▶ [EXTRACT]

########

We can revitalize this sort of network if we want to. People might consider reading Parsons’s book Dangerous Grounds if they are looking for lessons on how to organize such a project.
I spoke to Brittany DeBarros, the organizing director of About Face, the post-9/11 veterans group that carries on the legacy of organizations such as Vietnam Veterans Against the War, about how active-duty soldiers should respond to Trump’s mass deportation orders.
“In the coming year, military personnel will face serious moral crossroads under a commander-in-chief who openly mocks the rule of law and Constitution,” she told me. “The idea that a president would unleash the U.S. military on our neighborhoods to round up our hardworking neighbors is disgusting. Troops have a responsibility to refuse illegal orders and a duty to resist immoral ones. It’s in these moments where we have something to lose that we decide what our values really mean to us.”
Active-duty soldiers must be reminded that migrants fleeing north are escaping political repression and economic devastation, and are simply seeking a better life in a country that has the resources and ability to redistribute them if we choose. Active-duty soldiers need to be reminded that much of the reason these people are fleeing their homes is also because of the U.S. meddling in their countries’ elections, overthrowing democratically elected leaders, and generally pillaging countries below our southern border for their resources.

########

▶ [THE DATA]
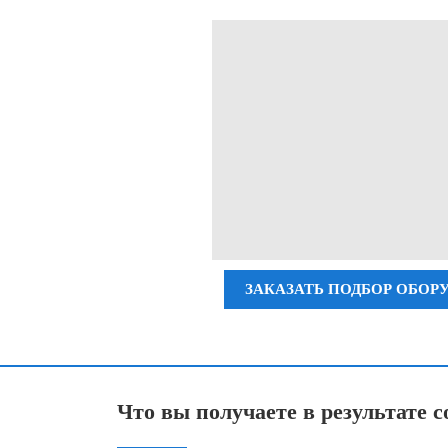
ЗАКАЗАТЬ ПОДБОР ОБОР
Что вы получаете в результате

########

▶ [WHAT YOU NEED TO DO] Continue the piece on active-duty soldiers and Trump's mass deportation orders from the end of its last paragraph.

▶ [REPLY]
Active-duty soldiers should also understand that the attempt by the ruling class to demonize those seeking a better life in the U.S. employs an age-old divide-and-conquer tactic that serves only to distract from vast wealth the ruling class steals from the poor and working class.
Immigrants, or those with little to no political power, no military power, no wealth to buy elected officials, aren’t the ones that are stealing from U.S. citizens. It’s the Trumps, Musks and Bezoses who are the ones robbing us. Those who believe the military should be an occupying force in order to attack poor people are those who have taken their eyes off the true enemy of the people: the billionaire ruling class.
In the last five years, the world has faced the perils of COVID-19; a potential nuclear war as a result of Russia’s invasion of Ukraine, and Biden’s dangerous escalation of the conflict; one climate disaster after another; and a live-streamed genocide in Gaza. Now we are faced with another Trump administration.
The impulse to retreat into books, video games, or other forms of escape needs to be understood and respected. It reflects the very real need for a sense of safety that at times requires taking time for ourselves, even during crisis. But ultimately, that safety can’t be assured if we only retreat. As the abolitionists tell us, we keep us safe.
Now is also the time to figure out how to make space to collectively challenge these immoral policies, at a faster pace perhaps than we feel ready for. Collectively we have the power to resist creeping fascism.
As Trump tries to implement policies of mass harm, we all may face unreasonable orders by our bosses, landlords, politicians and police — and we all must be ready to refuse them. The targets of reactionary political decisions may not have an escape.